== Your task ==
Look through the lines below and copy each one that includes "border".

== Working data ==
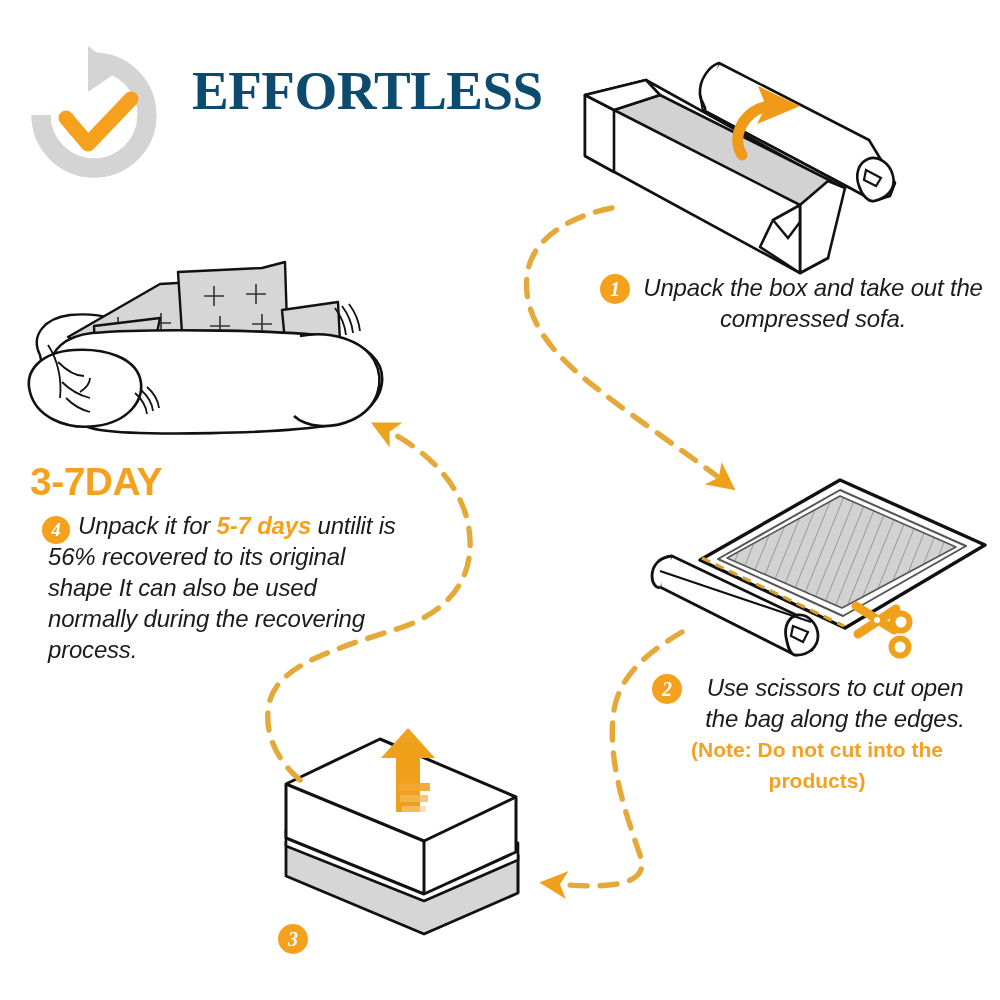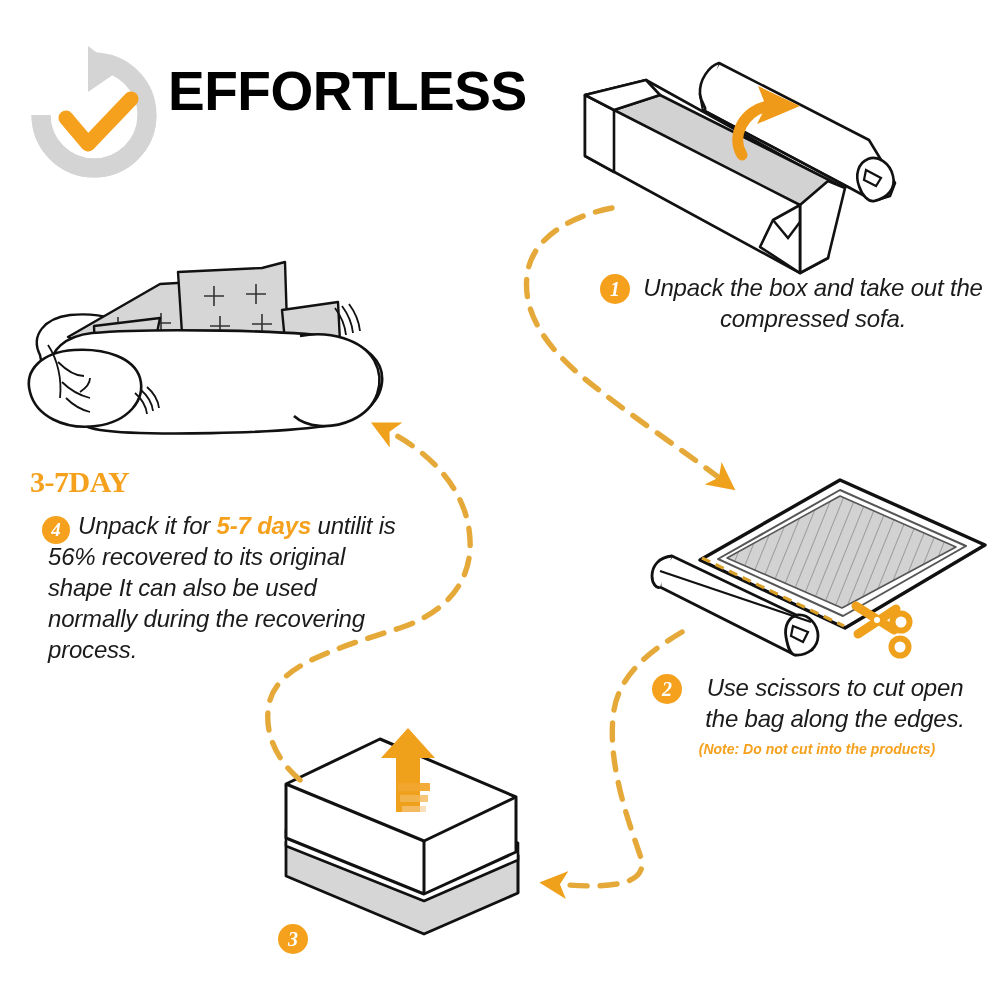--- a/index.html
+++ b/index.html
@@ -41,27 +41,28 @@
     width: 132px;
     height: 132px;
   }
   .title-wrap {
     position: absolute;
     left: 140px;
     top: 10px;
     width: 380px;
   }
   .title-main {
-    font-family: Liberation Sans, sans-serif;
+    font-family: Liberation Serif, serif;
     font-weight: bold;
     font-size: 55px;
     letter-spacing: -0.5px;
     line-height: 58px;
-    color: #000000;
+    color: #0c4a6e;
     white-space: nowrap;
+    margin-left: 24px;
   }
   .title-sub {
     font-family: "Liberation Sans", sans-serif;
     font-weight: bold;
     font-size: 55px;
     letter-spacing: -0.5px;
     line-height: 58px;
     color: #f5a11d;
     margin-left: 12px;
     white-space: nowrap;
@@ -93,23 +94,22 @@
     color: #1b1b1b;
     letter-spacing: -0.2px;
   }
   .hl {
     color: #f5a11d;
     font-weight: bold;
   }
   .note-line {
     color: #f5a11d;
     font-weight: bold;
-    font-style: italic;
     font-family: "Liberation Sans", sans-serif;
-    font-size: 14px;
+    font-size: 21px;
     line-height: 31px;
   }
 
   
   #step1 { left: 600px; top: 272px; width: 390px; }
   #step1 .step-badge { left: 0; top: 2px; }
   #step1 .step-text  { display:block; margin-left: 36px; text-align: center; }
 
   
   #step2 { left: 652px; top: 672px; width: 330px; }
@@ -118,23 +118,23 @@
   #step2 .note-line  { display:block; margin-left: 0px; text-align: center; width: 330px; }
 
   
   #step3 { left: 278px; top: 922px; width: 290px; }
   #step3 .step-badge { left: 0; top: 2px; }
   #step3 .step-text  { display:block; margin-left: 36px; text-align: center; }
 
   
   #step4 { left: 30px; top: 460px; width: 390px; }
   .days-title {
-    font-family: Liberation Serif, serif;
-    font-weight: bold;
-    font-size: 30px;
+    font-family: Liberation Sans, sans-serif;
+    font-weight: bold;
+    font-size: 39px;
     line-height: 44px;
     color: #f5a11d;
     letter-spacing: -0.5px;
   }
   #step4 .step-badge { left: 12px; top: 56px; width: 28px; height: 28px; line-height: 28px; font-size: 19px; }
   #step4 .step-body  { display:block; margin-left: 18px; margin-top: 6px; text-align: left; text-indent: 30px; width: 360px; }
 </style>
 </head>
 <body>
---
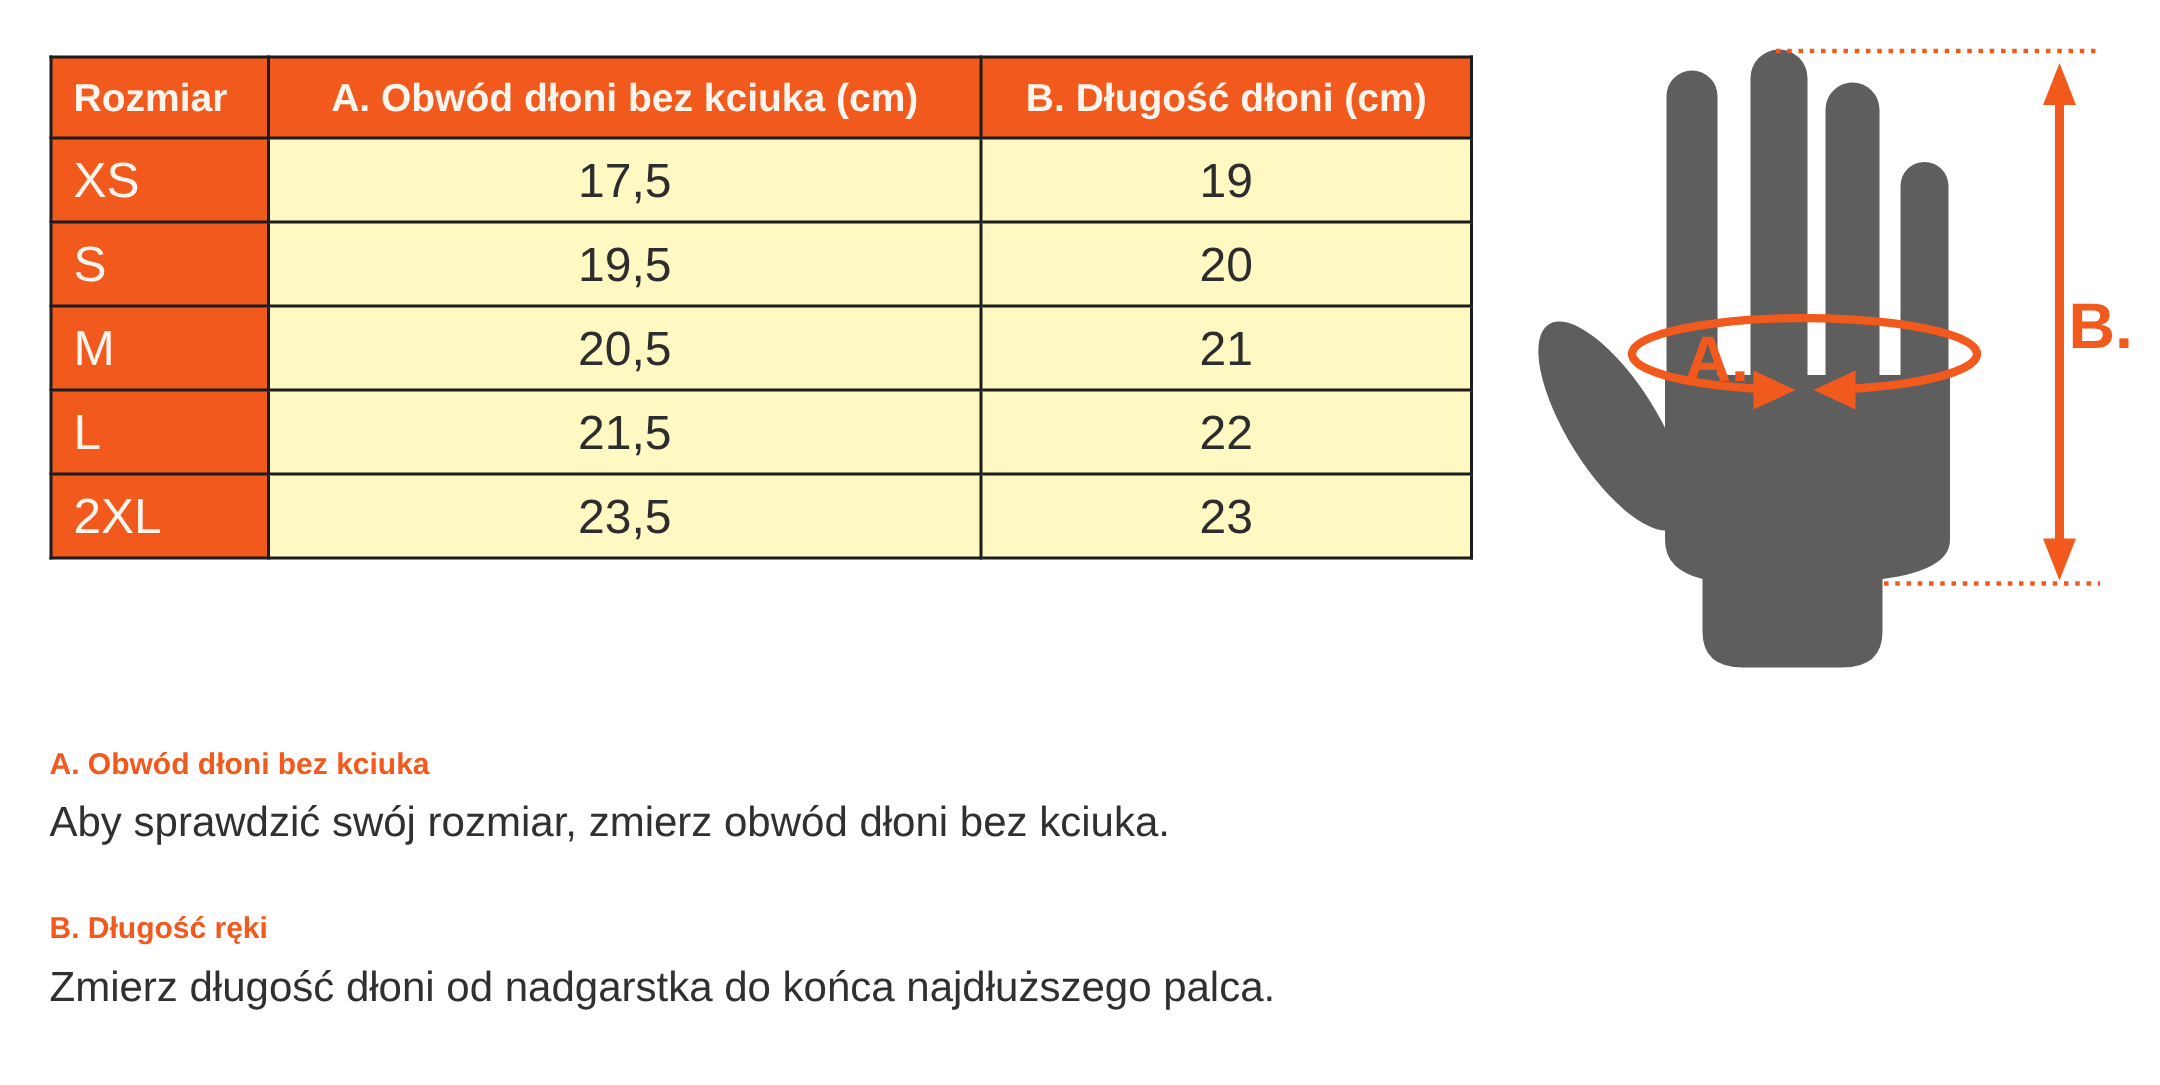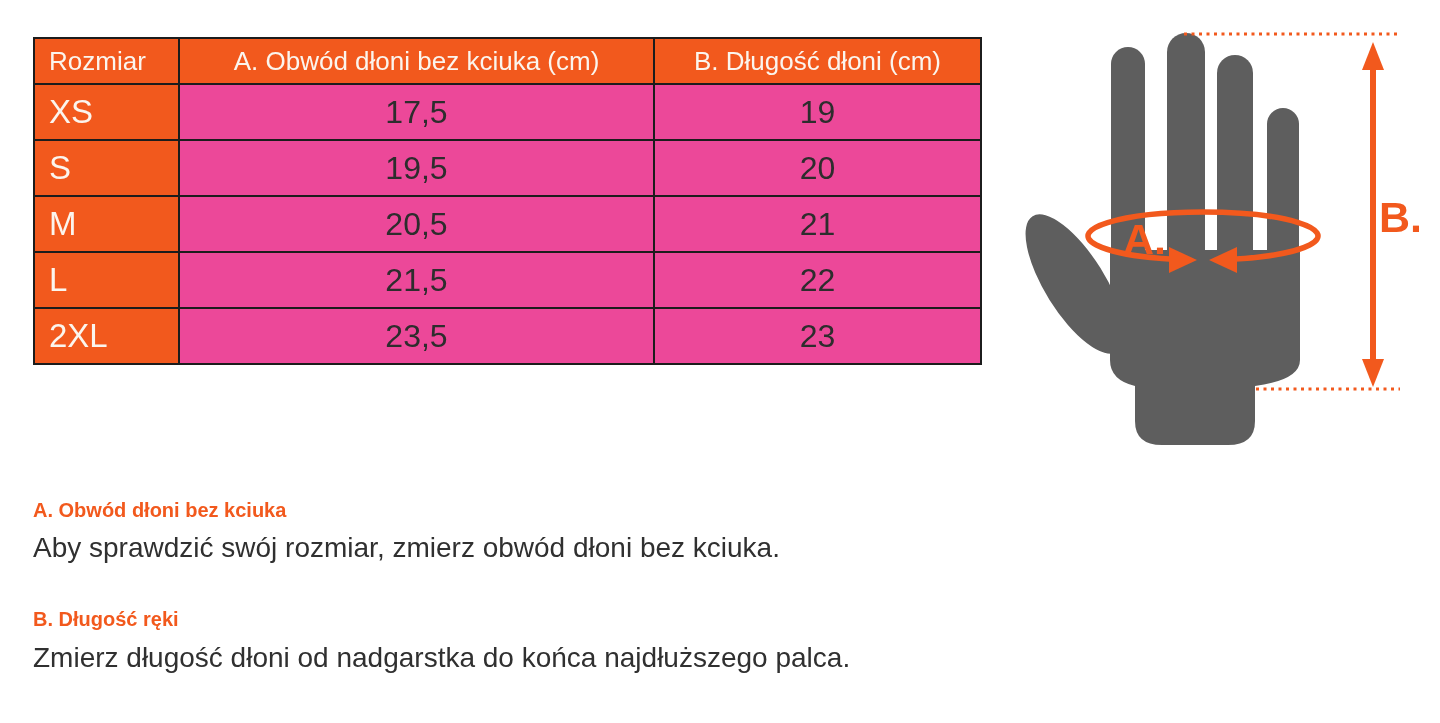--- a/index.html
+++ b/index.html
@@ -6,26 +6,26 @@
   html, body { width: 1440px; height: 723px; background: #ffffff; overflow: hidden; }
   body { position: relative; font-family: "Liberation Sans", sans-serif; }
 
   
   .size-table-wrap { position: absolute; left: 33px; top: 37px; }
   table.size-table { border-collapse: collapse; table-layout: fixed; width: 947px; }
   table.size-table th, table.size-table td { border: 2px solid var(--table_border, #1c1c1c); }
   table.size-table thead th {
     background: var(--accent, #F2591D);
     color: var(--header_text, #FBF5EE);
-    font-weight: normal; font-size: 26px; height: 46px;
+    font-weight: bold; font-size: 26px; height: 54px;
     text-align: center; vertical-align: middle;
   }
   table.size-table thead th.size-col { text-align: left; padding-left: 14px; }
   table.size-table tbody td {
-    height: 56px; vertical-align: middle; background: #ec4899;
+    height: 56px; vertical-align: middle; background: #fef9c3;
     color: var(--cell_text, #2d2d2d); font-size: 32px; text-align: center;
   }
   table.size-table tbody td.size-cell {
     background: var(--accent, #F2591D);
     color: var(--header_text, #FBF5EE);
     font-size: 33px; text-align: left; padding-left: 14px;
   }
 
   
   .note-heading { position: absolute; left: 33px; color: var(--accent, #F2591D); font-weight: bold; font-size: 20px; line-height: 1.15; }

== Result of the exercise ==
   table.size-table { border-collapse: collapse; table-layout: fixed; width: 947px; }
   table.size-table th, table.size-table td { border: 2px solid var(--table_border, #1c1c1c); }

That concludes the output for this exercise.